Unable to determine R home: [WinError 2] The system cannot find the file specified


In [3]:
# The following code block defines a set of functions so that we can work with signed as well as unsigned integers
# R works with signed integers where as Python and C++ work with unsigned integers

def int32(num):
    while num>2**31 or num<-2**31:
        if num > 2 ** 31:
            num=-(2 ** 32 - num)
        elif num < -2 ** 31:
            num = 2 ** 32 + num
    return num

def int32_rev(num):
    if num<0:
        return 2**32+num
    return num

def state32(state):
    pos, key = state
    return pos, [int32(x) for x in key]

In [4]:
n = 624
m = 397
matrix_a = 0x9908b0df
upper_mask = 0x80000000
lower_mask = 0x7fffffff

def mt19937(key):
    '''
    Here we are using the linear recurrence to generate a new key, based on the previous key (or any set of $624$ words)
    '''
    for i in range(n - m):
        y = (key[i] & upper_mask) | (key[i + 1] & lower_mask)
        key[i] = key[i + m] ^ (y >> 1) ^ (-(y & 1) & matrix_a)
    for i in range(n - m, n - 1):
        y = (key[i] & upper_mask) | (key[i + 1] & lower_mask)
        key[i] = key[i + (m - n)] ^ (y >> 1) ^ (-(y & 1) & matrix_a)
    y = (key[n - 1] & upper_mask) | (key[0] & lower_mask)
    key[n - 1] = key[m - 1] ^ (y >> 1) ^ (-(y & 1) & matrix_a)
    return key

def update_state(state):
    '''
    This function updates the state, that involves incrementing the position variable and if necessary (i.e. we reach the end of the key) we update the key
    '''
    pos = state[0]
    key = state[1]
    if pos>=623:
        return (0, mt19937(key))
    else:
        return (pos+1, key)
        
def mt19937_next(state):
    '''
    The tempering function, takes as input the state so that it can be sampled, it then takes this sample and tempers it to generate the final output
    '''
    pos, key=update_state(state)
    y=key[pos]
    y=int32_rev(y)
    y ^= (y >> 11)
    y ^= (y << 7) & 0x9d2c5680
    y ^= (y << 15) & 0xefc60000
    y ^= (y >> 18)
    return y, (pos, key)

# Setting the Generator

As stated above, we must provide an initial key and a starting position to allow us to start generating pseudo random integers.

## Python

In python we can do this directly by using `numpy.set_state()`, which takes as input the type of generator we are using (in our case it is 'MT19937', however, numpy does offer the ability to use other generators), the key (taken to be a list of $624$ $32$-bit integers) and the position to sample the key.
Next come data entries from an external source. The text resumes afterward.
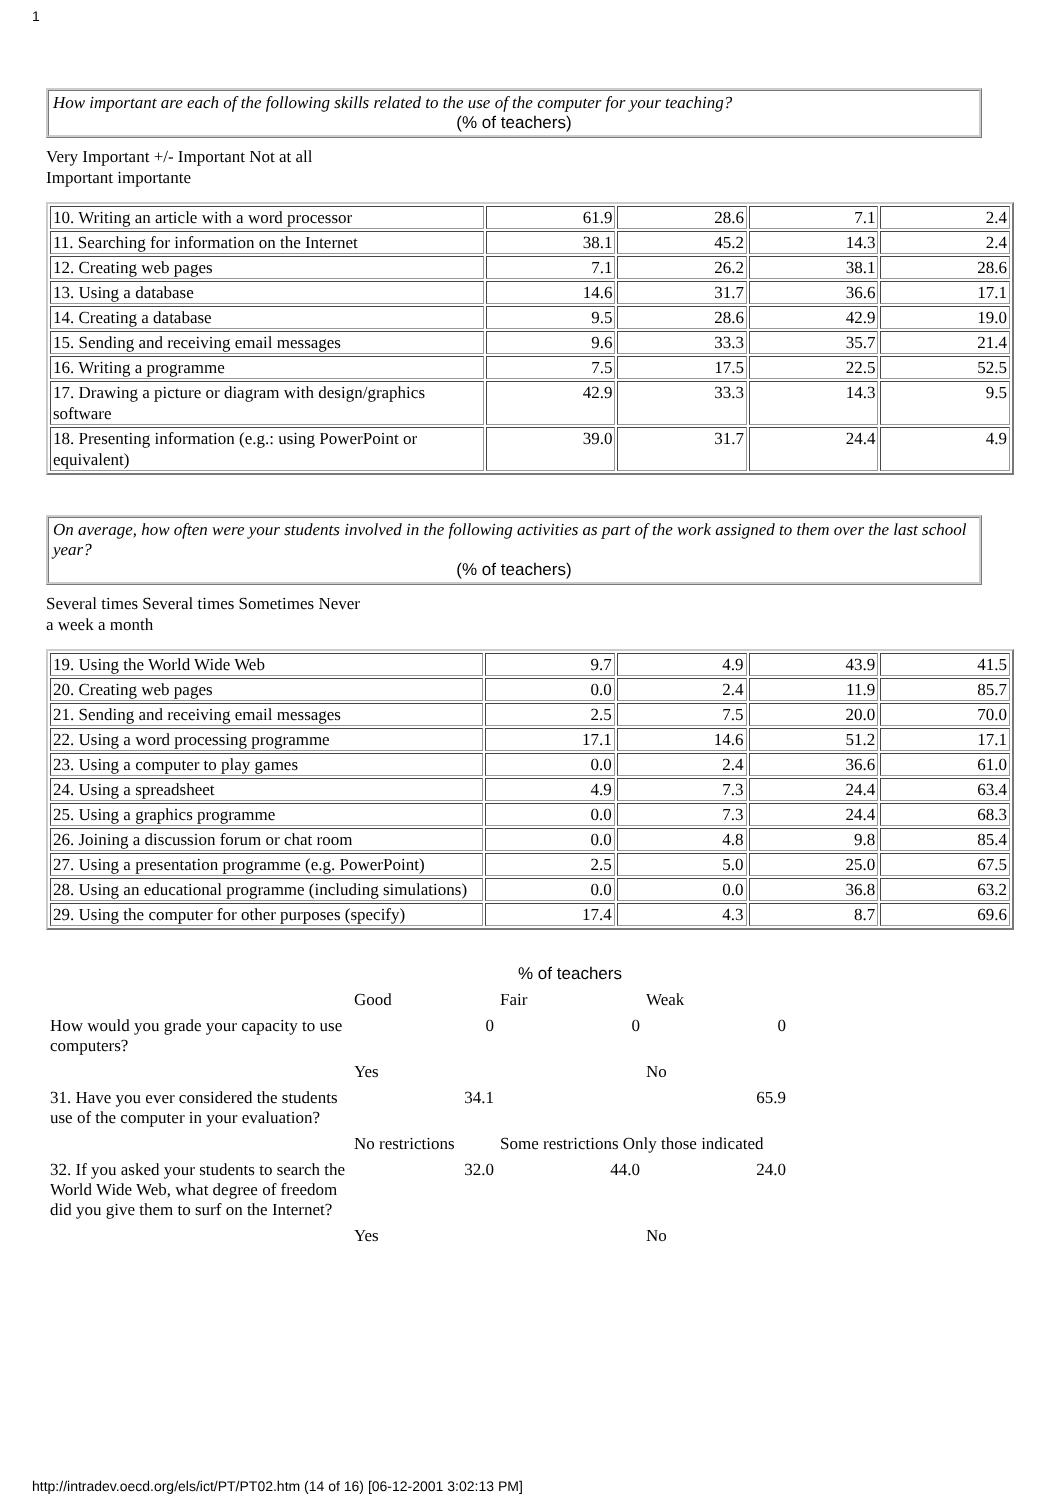1
How important are each of the following skills related to the use of the computer for your teaching?
(% of teachers)
Very Important +/- Important Not at all
Important importante
| 10. Writing an article with a word processor | 61.9 | 28.6 | 7.1 | 2.4 |
| 11. Searching for information on the Internet | 38.1 | 45.2 | 14.3 | 2.4 |
| 12. Creating web pages | 7.1 | 26.2 | 38.1 | 28.6 |
| 13. Using a database | 14.6 | 31.7 | 36.6 | 17.1 |
| 14. Creating a database | 9.5 | 28.6 | 42.9 | 19.0 |
| 15. Sending and receiving email messages | 9.6 | 33.3 | 35.7 | 21.4 |
| 16. Writing a programme | 7.5 | 17.5 | 22.5 | 52.5 |
| 17. Drawing a picture or diagram with design/graphics software | 42.9 | 33.3 | 14.3 | 9.5 |
| 18. Presenting information (e.g.: using PowerPoint or equivalent) | 39.0 | 31.7 | 24.4 | 4.9 |
On average, how often were your students involved in the following activities as part of the work assigned to them over the last school year?
(% of teachers)
Several times Several times Sometimes Never
a week a month
| 19. Using the World Wide Web | 9.7 | 4.9 | 43.9 | 41.5 |
| 20. Creating web pages | 0.0 | 2.4 | 11.9 | 85.7 |
| 21. Sending and receiving email messages | 2.5 | 7.5 | 20.0 | 70.0 |
| 22. Using a word processing programme | 17.1 | 14.6 | 51.2 | 17.1 |
| 23. Using a computer to play games | 0.0 | 2.4 | 36.6 | 61.0 |
| 24. Using a spreadsheet | 4.9 | 7.3 | 24.4 | 63.4 |
| 25. Using a graphics programme | 0.0 | 7.3 | 24.4 | 68.3 |
| 26. Joining a discussion forum or chat room | 0.0 | 4.8 | 9.8 | 85.4 |
| 27. Using a presentation programme (e.g. PowerPoint) | 2.5 | 5.0 | 25.0 | 67.5 |
| 28. Using an educational programme (including simulations) | 0.0 | 0.0 | 36.8 | 63.2 |
| 29. Using the computer for other purposes (specify) | 17.4 | 4.3 | 8.7 | 69.6 |
| | % of teachers | | |
| | Good | Fair | Weak |
| How would you grade your capacity to use computers? | 0 | 0 | 0 |
| | Yes | | No |
| 31. Have you ever considered the students use of the computer in your evaluation? | 34.1 | | 65.9 |
| | No restrictions | Some restrictions Only those indicated | |
| 32. If you asked your students to search the World Wide Web, what degree of freedom did you give them to surf on the Internet? | 32.0 | 44.0 | 24.0 |
| | Yes | | No |
http://intradev.oecd.org/els/ict/PT/PT02.htm (14 of 16) [06-12-2001 3:02:13 PM]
Or we can use `numpy.seed()` which simply takes an integer as an input. From this integer it will generate a list of $624$ and set the initial position to be at the end of the list. This is so that when we want to generate our first output the key is updated according to the linear recurrence and we take our sample to be the first word in this new key. 

## R 

Similarly, in R we set the state directly by defining `.Random.seed`. We do so by supplying a list with the following format, [type of generator (10403 in our case), position to sample at, key]. Or we can simply supply `set.seed()` with an integer and the key is the generated from this integer, and again the position is set to the end of this key.

## C++

In C++ we set the seed when we define the generator. If we are working with the standard random functions we would include the random header, `#include <random>`, and then define the generator, `std::mt19937 gen(seed)`. If we were to use the boost library we would again have to import the 'boost/random' header, `#include <boost/random.hpp>`, and then define the generator, `boost::random::mt19937 gen{seed}`.

## Code Implementation

We can replicate each of these methods of instantiation re-writing their underlying algorithms as as python functions.

In [5]:
def python_state_from_seed(seed):
    key = []
    seed &= 0xffffffff
    for i in range(624):
        key.append(seed)
        seed = (1812433253 * (seed ^ (seed >> 30)) + i + 1) & 0xffffffff
    return (624, key)

def r_state_from_seed(seed):
    for j in range(51):
        seed=int32(69069*seed+1)
    key = []
    for i in range(624):
        seed=int32(69069*seed+1)
        key.append(seed)
    return (624, key)

def cplusplus_state_from_seed(seed):
    key = []
    seed &= 0xffffffff
    for i in range(624):
        key.append(seed)
        seed = (1812433253 * (seed ^ (seed >> 30)) + i + 1) & 0xffffffff
    return (624, key)

## Remarks
There are a few points we should note about these particular functions and methodologies to setting up the generator.
1. Python and C++ generate their initial $624$ words in the same way, meaning that given an initial integer seed the MT19937 generator will be set to the same state.
2. R uses a different algorithm to generate its state from an initial integer seed.
   1. The method R implements is similar to that describe in the initial paper for the MT19937 algorithm, published in 1998. However, in 2002 issues were raised in regard to the algorithm yielding nearly shifted sequences when two different integer seeds were provided. The concerns were in relation to how this affected the 'randomness' of the generator. This issue arose when the two supplied integers were close in terms of their Hamming distance. Therefore, an updated method for generating the key from the integer seed was given and this is the one that python and C++ adopt. However, R's implementation of the initial method is a slight variant on that proposed in the original paper and people believe that it doesn't suffer the same issues that forced the update in 2002. I believe the slight variant that R employs is the initial looping of the integer before starting to generate the key.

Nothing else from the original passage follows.